Task description
In your copy, include every line of the records exactly and no picture at all.

(Records excerpted from a collection)
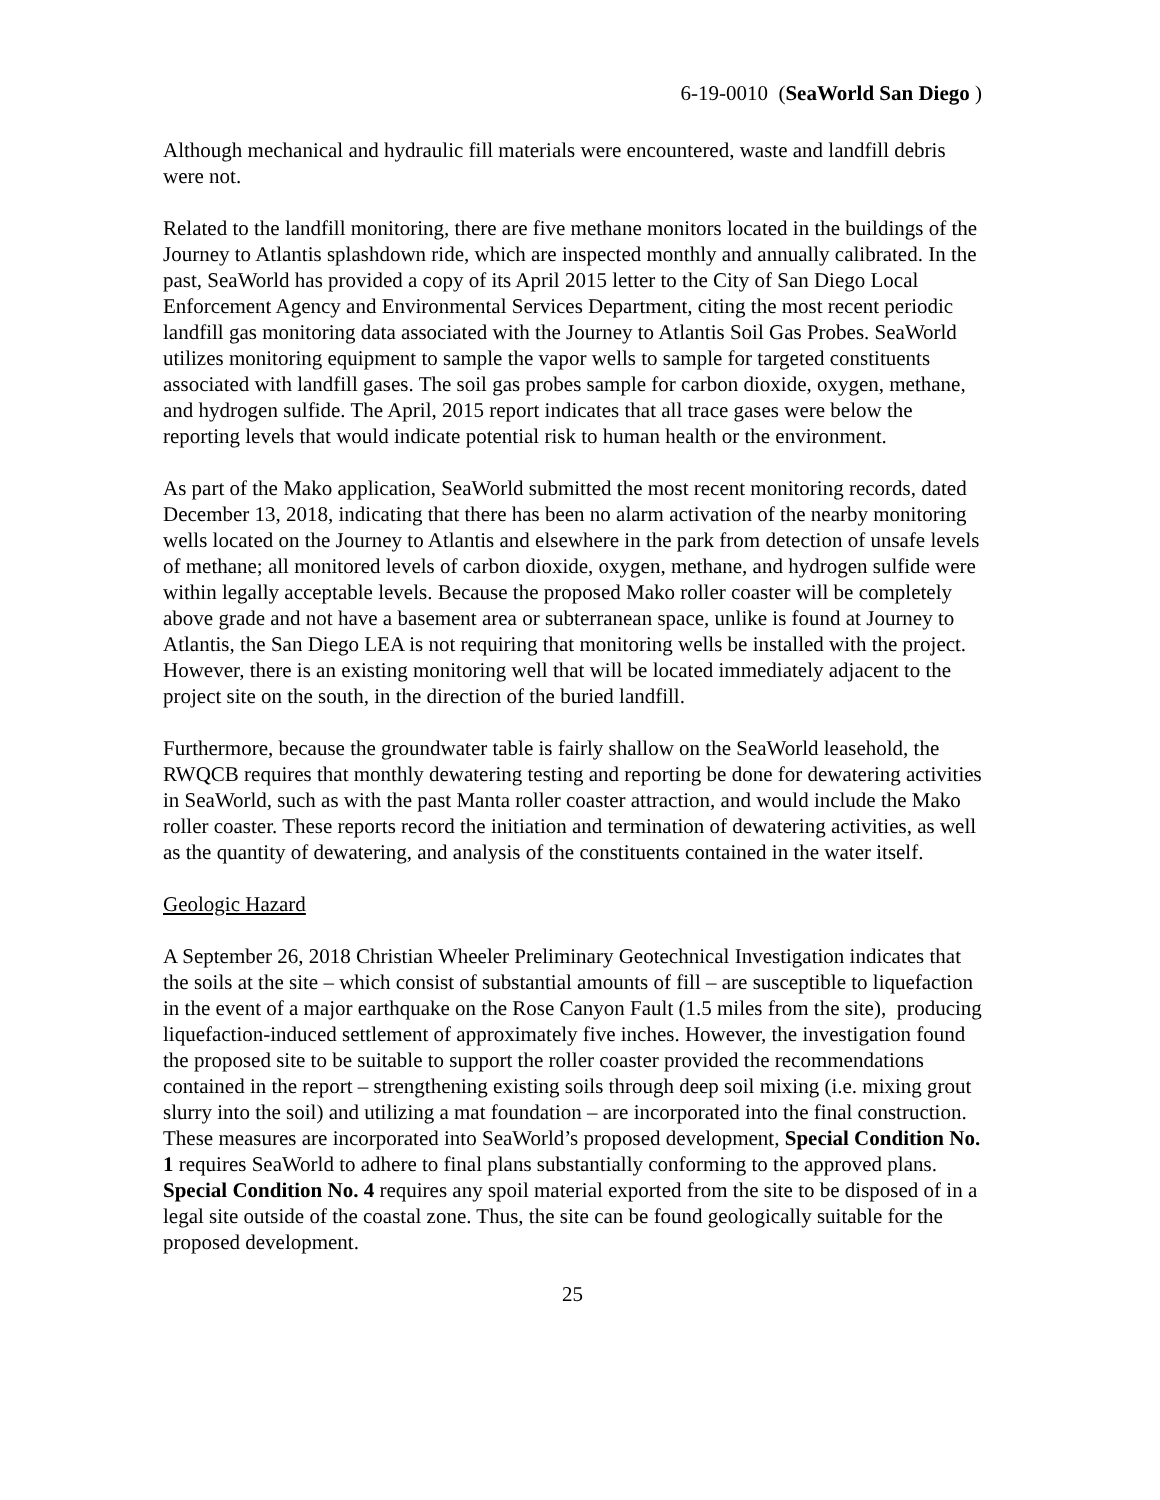6-19-0010 (SeaWorld San Diego )
Although mechanical and hydraulic fill materials were encountered, waste and landfill debris were not.
Related to the landfill monitoring, there are five methane monitors located in the buildings of the Journey to Atlantis splashdown ride, which are inspected monthly and annually calibrated. In the past, SeaWorld has provided a copy of its April 2015 letter to the City of San Diego Local Enforcement Agency and Environmental Services Department, citing the most recent periodic landfill gas monitoring data associated with the Journey to Atlantis Soil Gas Probes. SeaWorld utilizes monitoring equipment to sample the vapor wells to sample for targeted constituents associated with landfill gases. The soil gas probes sample for carbon dioxide, oxygen, methane, and hydrogen sulfide. The April, 2015 report indicates that all trace gases were below the reporting levels that would indicate potential risk to human health or the environment.
As part of the Mako application, SeaWorld submitted the most recent monitoring records, dated December 13, 2018, indicating that there has been no alarm activation of the nearby monitoring wells located on the Journey to Atlantis and elsewhere in the park from detection of unsafe levels of methane; all monitored levels of carbon dioxide, oxygen, methane, and hydrogen sulfide were within legally acceptable levels. Because the proposed Mako roller coaster will be completely above grade and not have a basement area or subterranean space, unlike is found at Journey to Atlantis, the San Diego LEA is not requiring that monitoring wells be installed with the project. However, there is an existing monitoring well that will be located immediately adjacent to the project site on the south, in the direction of the buried landfill.
Furthermore, because the groundwater table is fairly shallow on the SeaWorld leasehold, the RWQCB requires that monthly dewatering testing and reporting be done for dewatering activities in SeaWorld, such as with the past Manta roller coaster attraction, and would include the Mako roller coaster. These reports record the initiation and termination of dewatering activities, as well as the quantity of dewatering, and analysis of the constituents contained in the water itself.
Geologic Hazard
A September 26, 2018 Christian Wheeler Preliminary Geotechnical Investigation indicates that the soils at the site – which consist of substantial amounts of fill – are susceptible to liquefaction in the event of a major earthquake on the Rose Canyon Fault (1.5 miles from the site), producing liquefaction-induced settlement of approximately five inches. However, the investigation found the proposed site to be suitable to support the roller coaster provided the recommendations contained in the report – strengthening existing soils through deep soil mixing (i.e. mixing grout slurry into the soil) and utilizing a mat foundation – are incorporated into the final construction. These measures are incorporated into SeaWorld’s proposed development, Special Condition No. 1 requires SeaWorld to adhere to final plans substantially conforming to the approved plans. Special Condition No. 4 requires any spoil material exported from the site to be disposed of in a legal site outside of the coastal zone. Thus, the site can be found geologically suitable for the proposed development.
25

Answer to the exercise
6-19-0010 (SeaWorld San Diego )
Although mechanical and hydraulic fill materials were encountered, waste and landfill debris were not.
Related to the landfill monitoring, there are five methane monitors located in the buildings of the Journey to Atlantis splashdown ride, which are inspected monthly and annually calibrated. In the past, SeaWorld has provided a copy of its April 2015 letter to the City of San Diego Local Enforcement Agency and Environmental Services Department, citing the most recent periodic landfill gas monitoring data associated with the Journey to Atlantis Soil Gas Probes. SeaWorld utilizes monitoring equipment to sample the vapor wells to sample for targeted constituents associated with landfill gases. The soil gas probes sample for carbon dioxide, oxygen, methane, and hydrogen sulfide. The April, 2015 report indicates that all trace gases were below the reporting levels that would indicate potential risk to human health or the environment.
As part of the Mako application, SeaWorld submitted the most recent monitoring records, dated December 13, 2018, indicating that there has been no alarm activation of the nearby monitoring wells located on the Journey to Atlantis and elsewhere in the park from detection of unsafe levels of methane; all monitored levels of carbon dioxide, oxygen, methane, and hydrogen sulfide were within legally acceptable levels. Because the proposed Mako roller coaster will be completely above grade and not have a basement area or subterranean space, unlike is found at Journey to Atlantis, the San Diego LEA is not requiring that monitoring wells be installed with the project. However, there is an existing monitoring well that will be located immediately adjacent to the project site on the south, in the direction of the buried landfill.
Furthermore, because the groundwater table is fairly shallow on the SeaWorld leasehold, the RWQCB requires that monthly dewatering testing and reporting be done for dewatering activities in SeaWorld, such as with the past Manta roller coaster attraction, and would include the Mako roller coaster. These reports record the initiation and termination of dewatering activities, as well as the quantity of dewatering, and analysis of the constituents contained in the water itself.
Geologic Hazard
A September 26, 2018 Christian Wheeler Preliminary Geotechnical Investigation indicates that the soils at the site – which consist of substantial amounts of fill – are susceptible to liquefaction in the event of a major earthquake on the Rose Canyon Fault (1.5 miles from the site), producing liquefaction-induced settlement of approximately five inches. However, the investigation found the proposed site to be suitable to support the roller coaster provided the recommendations contained in the report – strengthening existing soils through deep soil mixing (i.e. mixing grout slurry into the soil) and utilizing a mat foundation – are incorporated into the final construction. These measures are incorporated into SeaWorld’s proposed development, Special Condition No. 1 requires SeaWorld to adhere to final plans substantially conforming to the approved plans. Special Condition No. 4 requires any spoil material exported from the site to be disposed of in a legal site outside of the coastal zone. Thus, the site can be found geologically suitable for the proposed development.
25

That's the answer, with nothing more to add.